** Data excerpts follows **
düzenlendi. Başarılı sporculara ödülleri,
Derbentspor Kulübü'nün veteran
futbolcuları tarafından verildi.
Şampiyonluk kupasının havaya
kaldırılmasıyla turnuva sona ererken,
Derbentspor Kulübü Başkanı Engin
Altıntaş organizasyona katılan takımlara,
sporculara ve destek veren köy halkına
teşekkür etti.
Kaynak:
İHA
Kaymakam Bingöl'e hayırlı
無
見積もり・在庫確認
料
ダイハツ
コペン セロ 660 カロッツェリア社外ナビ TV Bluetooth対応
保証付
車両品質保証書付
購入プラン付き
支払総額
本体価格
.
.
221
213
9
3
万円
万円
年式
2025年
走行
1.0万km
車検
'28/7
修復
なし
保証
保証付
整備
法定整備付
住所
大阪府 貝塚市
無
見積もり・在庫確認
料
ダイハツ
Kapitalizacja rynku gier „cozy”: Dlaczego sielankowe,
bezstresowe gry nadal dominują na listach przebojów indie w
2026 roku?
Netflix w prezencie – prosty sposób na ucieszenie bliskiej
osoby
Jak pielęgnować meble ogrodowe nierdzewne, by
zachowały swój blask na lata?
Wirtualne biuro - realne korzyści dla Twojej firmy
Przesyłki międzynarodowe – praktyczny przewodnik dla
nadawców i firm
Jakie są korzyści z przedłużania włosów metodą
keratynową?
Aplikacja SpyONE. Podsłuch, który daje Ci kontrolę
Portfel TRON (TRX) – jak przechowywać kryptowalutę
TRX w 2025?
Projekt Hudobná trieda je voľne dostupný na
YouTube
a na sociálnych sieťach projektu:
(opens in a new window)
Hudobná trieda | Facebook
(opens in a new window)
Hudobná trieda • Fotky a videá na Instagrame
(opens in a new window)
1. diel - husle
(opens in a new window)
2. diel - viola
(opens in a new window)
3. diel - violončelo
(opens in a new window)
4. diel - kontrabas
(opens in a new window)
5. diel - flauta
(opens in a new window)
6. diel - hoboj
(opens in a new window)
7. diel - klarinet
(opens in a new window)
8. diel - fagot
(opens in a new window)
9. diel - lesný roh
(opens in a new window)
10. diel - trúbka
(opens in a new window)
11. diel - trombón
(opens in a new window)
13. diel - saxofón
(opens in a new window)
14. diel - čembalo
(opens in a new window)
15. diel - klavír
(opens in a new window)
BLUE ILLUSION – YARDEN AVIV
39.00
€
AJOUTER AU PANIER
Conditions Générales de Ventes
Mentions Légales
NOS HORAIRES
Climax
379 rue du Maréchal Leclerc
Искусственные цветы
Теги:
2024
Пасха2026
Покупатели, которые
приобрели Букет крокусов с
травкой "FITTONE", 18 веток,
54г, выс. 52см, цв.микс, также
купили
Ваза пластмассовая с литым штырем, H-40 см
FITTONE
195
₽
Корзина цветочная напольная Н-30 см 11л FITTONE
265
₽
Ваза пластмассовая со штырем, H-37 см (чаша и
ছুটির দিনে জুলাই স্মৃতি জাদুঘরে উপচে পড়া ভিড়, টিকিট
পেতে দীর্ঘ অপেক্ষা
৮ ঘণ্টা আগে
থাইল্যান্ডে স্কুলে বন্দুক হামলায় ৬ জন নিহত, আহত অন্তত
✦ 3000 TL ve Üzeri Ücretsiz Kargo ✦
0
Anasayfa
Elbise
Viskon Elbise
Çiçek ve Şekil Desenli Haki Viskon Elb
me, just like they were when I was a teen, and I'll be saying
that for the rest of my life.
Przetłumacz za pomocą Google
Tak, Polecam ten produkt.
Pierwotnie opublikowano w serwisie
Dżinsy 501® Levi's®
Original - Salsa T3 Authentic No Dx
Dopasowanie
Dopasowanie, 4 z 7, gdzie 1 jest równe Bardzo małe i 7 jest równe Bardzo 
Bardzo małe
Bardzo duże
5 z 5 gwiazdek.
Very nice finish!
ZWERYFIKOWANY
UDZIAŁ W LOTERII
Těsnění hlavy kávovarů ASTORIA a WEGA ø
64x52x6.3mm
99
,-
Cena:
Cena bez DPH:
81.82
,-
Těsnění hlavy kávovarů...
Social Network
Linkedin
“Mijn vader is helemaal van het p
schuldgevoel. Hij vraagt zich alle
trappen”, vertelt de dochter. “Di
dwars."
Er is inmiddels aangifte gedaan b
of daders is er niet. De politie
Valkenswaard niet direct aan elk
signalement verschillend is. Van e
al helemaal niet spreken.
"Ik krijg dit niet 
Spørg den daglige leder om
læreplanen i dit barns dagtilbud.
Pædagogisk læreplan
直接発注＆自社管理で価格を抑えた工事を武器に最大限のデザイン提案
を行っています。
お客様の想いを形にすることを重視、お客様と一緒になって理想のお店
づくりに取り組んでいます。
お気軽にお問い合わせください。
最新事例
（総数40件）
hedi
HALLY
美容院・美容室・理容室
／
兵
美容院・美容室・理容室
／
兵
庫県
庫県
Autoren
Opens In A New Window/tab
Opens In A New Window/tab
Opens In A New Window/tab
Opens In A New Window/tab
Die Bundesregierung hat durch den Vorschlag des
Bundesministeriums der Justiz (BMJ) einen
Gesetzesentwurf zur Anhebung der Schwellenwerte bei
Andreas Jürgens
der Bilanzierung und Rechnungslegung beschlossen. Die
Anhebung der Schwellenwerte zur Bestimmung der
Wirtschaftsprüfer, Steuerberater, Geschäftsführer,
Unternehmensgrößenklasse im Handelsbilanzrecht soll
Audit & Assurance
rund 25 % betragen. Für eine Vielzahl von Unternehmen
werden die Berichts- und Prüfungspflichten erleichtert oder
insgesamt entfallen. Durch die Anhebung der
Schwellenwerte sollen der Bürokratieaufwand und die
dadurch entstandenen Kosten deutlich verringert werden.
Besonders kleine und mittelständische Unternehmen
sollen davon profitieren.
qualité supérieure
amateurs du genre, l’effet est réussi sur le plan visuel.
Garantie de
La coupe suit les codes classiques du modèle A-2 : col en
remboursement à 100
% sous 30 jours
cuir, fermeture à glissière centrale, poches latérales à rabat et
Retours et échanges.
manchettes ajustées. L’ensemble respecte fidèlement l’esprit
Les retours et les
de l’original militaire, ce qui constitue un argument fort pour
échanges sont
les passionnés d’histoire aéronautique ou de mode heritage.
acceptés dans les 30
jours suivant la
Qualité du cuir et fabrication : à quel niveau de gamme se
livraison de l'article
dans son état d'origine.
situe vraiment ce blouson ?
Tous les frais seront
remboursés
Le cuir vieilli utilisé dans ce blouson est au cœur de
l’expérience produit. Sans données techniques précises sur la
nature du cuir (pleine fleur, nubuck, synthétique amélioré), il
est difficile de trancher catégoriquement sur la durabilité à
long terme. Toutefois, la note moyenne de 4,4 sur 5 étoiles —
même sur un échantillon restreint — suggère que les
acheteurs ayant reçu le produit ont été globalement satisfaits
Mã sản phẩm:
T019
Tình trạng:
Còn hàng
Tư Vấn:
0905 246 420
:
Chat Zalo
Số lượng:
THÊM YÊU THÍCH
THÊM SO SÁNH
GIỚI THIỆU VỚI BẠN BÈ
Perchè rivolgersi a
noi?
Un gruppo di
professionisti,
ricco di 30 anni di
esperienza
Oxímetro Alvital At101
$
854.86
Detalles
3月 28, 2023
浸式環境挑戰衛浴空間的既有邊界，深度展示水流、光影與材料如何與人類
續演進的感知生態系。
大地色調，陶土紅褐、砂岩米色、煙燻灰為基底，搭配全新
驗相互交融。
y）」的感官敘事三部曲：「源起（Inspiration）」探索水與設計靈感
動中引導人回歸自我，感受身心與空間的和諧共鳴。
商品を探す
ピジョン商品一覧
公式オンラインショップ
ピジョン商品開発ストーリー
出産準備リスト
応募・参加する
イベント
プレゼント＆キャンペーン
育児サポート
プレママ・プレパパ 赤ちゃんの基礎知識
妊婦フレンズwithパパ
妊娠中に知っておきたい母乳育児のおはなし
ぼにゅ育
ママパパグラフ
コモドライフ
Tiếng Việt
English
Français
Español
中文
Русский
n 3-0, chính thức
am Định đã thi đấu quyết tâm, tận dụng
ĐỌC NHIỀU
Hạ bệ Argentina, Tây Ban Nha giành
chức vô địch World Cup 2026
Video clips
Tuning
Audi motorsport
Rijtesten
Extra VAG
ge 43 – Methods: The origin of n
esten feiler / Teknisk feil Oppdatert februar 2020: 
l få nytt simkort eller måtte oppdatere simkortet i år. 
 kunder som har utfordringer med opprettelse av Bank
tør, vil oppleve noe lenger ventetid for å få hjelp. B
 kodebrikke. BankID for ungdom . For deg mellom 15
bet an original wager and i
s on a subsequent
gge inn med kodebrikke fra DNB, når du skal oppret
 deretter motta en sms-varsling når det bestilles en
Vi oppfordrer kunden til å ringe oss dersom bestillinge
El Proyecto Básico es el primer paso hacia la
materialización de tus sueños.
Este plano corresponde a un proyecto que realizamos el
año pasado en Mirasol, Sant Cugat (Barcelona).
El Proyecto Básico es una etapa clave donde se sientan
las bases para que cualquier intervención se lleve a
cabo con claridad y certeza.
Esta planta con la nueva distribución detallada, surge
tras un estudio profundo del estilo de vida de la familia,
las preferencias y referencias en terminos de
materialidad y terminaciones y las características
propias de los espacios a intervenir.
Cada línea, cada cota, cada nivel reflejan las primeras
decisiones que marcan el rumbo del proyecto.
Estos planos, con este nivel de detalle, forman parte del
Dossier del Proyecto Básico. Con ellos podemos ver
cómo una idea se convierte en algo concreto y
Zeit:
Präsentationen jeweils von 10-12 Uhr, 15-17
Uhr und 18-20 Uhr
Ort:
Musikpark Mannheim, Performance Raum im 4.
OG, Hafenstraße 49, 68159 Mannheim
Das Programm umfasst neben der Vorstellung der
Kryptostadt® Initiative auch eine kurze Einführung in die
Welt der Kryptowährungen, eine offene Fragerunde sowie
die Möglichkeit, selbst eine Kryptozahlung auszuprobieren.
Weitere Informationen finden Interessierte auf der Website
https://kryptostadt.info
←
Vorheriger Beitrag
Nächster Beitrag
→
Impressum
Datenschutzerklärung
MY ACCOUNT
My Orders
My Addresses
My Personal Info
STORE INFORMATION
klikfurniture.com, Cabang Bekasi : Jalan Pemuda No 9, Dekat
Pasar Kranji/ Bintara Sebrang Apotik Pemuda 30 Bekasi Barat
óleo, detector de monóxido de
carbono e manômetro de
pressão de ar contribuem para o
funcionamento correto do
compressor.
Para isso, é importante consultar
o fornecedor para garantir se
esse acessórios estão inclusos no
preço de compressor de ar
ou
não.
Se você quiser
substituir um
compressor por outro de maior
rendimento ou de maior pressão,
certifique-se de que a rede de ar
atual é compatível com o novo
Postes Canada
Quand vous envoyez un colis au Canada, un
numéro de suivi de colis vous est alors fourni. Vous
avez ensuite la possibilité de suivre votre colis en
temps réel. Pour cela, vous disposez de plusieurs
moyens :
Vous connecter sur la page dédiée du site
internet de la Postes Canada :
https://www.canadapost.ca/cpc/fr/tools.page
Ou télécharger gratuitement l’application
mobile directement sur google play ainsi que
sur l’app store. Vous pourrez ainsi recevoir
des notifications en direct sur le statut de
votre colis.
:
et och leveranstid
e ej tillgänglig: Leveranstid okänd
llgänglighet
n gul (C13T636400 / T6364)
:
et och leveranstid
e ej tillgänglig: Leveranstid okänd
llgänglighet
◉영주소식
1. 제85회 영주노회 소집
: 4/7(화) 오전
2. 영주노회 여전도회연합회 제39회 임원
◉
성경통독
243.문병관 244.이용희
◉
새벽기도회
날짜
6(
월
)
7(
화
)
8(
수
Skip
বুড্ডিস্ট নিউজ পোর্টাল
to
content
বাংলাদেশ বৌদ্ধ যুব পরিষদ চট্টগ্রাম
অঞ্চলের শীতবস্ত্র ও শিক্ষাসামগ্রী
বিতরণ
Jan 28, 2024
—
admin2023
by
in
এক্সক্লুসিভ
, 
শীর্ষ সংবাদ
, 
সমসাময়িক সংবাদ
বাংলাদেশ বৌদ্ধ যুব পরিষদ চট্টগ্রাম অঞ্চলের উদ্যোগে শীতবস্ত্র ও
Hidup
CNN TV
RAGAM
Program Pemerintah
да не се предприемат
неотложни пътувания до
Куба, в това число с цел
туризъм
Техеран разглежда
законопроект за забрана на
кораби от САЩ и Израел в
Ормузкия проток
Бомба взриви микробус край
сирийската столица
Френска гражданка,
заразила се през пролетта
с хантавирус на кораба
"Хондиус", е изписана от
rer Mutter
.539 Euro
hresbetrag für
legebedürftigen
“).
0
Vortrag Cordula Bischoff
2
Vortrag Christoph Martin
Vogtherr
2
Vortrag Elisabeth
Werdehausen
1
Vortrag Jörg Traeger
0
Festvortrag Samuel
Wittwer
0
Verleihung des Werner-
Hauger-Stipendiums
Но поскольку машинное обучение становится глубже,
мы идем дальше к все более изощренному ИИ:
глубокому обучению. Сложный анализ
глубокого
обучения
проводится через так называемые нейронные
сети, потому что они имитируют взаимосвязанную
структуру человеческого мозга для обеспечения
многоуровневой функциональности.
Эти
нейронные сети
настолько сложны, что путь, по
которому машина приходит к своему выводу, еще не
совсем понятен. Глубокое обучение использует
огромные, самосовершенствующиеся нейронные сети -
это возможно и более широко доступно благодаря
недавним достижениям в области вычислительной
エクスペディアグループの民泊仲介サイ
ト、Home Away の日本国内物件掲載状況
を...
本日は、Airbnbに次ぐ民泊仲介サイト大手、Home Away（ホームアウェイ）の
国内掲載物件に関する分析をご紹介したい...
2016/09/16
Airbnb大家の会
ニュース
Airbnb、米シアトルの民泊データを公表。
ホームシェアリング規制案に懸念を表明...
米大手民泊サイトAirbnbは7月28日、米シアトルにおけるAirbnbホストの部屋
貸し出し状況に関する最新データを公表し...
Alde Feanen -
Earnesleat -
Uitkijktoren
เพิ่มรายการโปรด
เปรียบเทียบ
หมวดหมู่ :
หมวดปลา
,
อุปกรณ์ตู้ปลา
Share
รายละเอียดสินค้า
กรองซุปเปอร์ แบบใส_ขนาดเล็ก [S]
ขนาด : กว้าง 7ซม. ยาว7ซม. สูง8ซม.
** End of Data excerpts **
## What this task involves
Select all lines in the listing that include the word "Postes".

## Written answer
Postes Canada
internet de la Postes Canada :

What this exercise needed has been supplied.